Volkswagen Almanya’da ilk kez fabrika kapatıyor
Çinli üreticilerle artan rekabet, Avrupa’da düşen talep ve elektrikli araçlara geçişin yavaşlamasıyla zorlanan Volkswagen, Almanya’daki Dresden tesisinde araç üretimini durdurma kararı aldı. Şirket, 88 yıllık tarihinde ilk kez ülkedeki bir üretim tesisini kapatmış olacak.
Volkswagen, küresel pazarlarda yaşanan daralma ve artan maliyet baskısı nedeniyle Almanya'daki Dresden fabrikasında araç üretimini yarın itibarıyla durduracak. Karar, Çinli üreticilerle sertleşen rekabet, Avrupa pazarındaki zayıf talep ve elektrikli araçların beklenenden daha yavaş benimsenmesinin şirket üzerindeki etkileri çerçevesinde alındı.

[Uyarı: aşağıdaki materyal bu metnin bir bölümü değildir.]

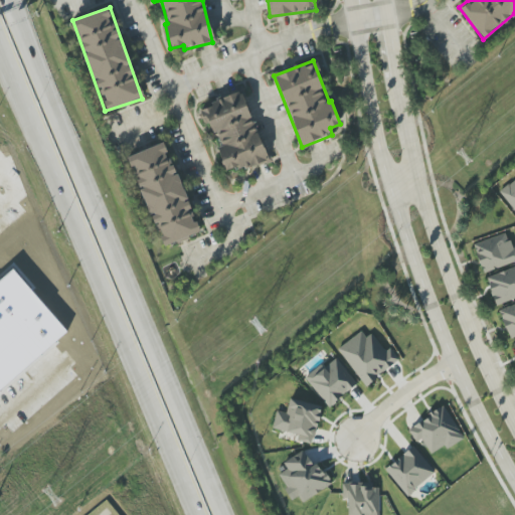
[(266,161),(244,93),(198,107),(204,125),(212,123),(220,148),(218,148),(225,173),(266,161)]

Volkswagen fabrikasına kilit vuruyor, AA
35 BİN ÇALIŞANIN İŞTEN ÇIKARILMASI ANLAŞMA YAPMIŞTI
Şirket, 2024 yılında Almanya'da 35 bin çalışanın işten çıkarılması ve kapasitenin azaltılmasını öngören bir yeniden yapılanma planı kapsamında iş konseyi ve sendikalarla anlaşmaya varmıştı. Bu anlaşma doğrultusunda, Saksonya eyaletinin başkenti Dresden'deki üretim tesisinin yıl sonuna kadar kapatılması kararlaştırılmıştı.
Volkswagen fabrikasına kilit vuruyor, AA
ÇİN PAZARINDAKİ ZAYIF SATIŞLARI ETKİLİ OLDU
Dresden fabrikasının kapanışı, Volkswagen'in Çin pazarındaki zayıf satışları, Avrupa'da düşen talep ve ABD'nin uyguladığı gümrük vergilerinin ihracat üzerindeki baskısıyla birlikte nakit akışı sorunları yaşadığı bir döneme denk geldi. Şirketin önümüzdeki beş yıl içinde yaklaşık 160 milyar avroluk yatırımı finanse etmesi gerektiği belirtiliyor.
Volkswagen fabrikasına kilit vuruyor, AA
200 BİNDEN AZ ARAÇ ÜRETİLDİ
2002 yılında üretime başlayan Dresden fabrikasında bugüne kadar 200 binden az araç üretildi. Volkswagen, tesisi kuruluş döneminde markanın teknolojik ve tasarımsal gücünü yansıtan bir "amiral gemisi" olarak konumlandırmıştı. Fabrikada ilk olarak Phaeton, daha sonra ise ID.3 modeli üretildi. Ancak bu modeller, markanın küresel başarısına beklenen katkıyı sağlayamadı.
Dresden tesisinin kapatılması, Volkswagen'in Çin kaynaklı yoğun rekabet, ABD gümrük vergileri, Almanya'daki yüksek enerji maliyetleri, bürokratik engeller ve geniş çalışan haklarının oluşturduğu mali baskı ortamında ayakta kalabilmek için attığı sınırlı ancak sembolik bir adım olarak değerlendiriliyor.